The Living New Deal Project at UC Berkeley has released an awesome interactive map showing every New Deal project in the country. Since the New Deal spanned from Alaska to Puerto Rico and Panama, you need a very wide view to take it all in:
But you can also zoom in on particular spots if you're interested. Here's the New Deal in northern New England, where it was responsible for everything from school improvements in Ashland, ME to campgrounds in the White Mountain National Forest to a bridge in Portsmouth, New Hampshire.
Some New Deal-era projects are no longer with us, but many are still vital elements of the national fabric. Of course, not all the changes were necessarily changes for the better. Around where I live, the New Deal financed some vital civic improvements like the completion of Malcolm X / Meridian Hill Park, but also things like the tunnels under Scott Circle and Thomas Circle that disrupted the urban fabric for the sake of suburban commuters.

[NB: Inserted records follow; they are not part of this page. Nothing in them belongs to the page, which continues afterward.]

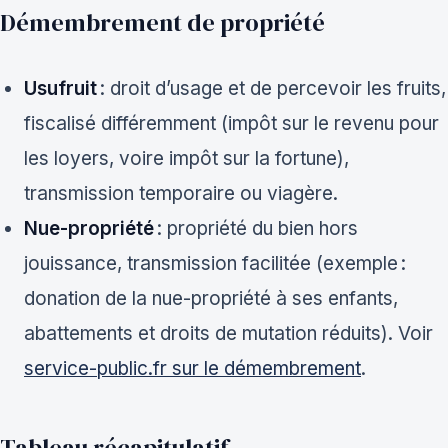
Démembrement de propriété
Usufruit
: droit d’usage et de percevoir les fruits,
fiscalisé différemment (impôt sur le revenu pour
les loyers, voire impôt sur la fortune),
transmission temporaire ou viagère.
Nue-propriété
: propriété du bien hors
jouissance, transmission facilitée (exemple :
donation de la nue-propriété à ses enfants,
abattements et droits de mutation réduits). Voir
service-public.fr sur le démembrement
.
Tableau récapitulatif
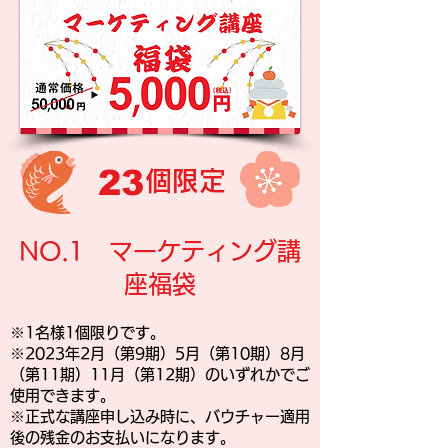
23​
個限定
NO.1 マーケティング講
座福袋
※1名様1個限りです。
※2023年2月（第9期）5月（第10期）8月
（第11期）11月（第12期）のいずれかでご
使用できます。
※正式な講座申し込み時に、バウチャー適用
後の残金のお支払いになります。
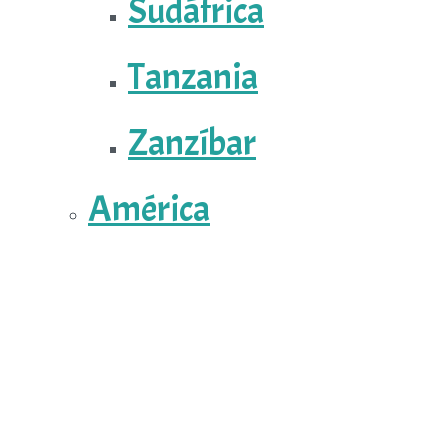
Sudáfrica
Tanzania
Zanzíbar
América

Today, with interest rates at record lows and no inflation in sight, you might think the government would be undertaking a comparable surge of investment projects. Instead, after a brief-but-significant boost in 2010 associated with the federal stimulus bill, government investment has been falling:
The politics behind this are well known at this point and there's no need to rehash them, but suffice it to say that we abandoned the idea of fueling the recovery with these kinds of projects far too soon.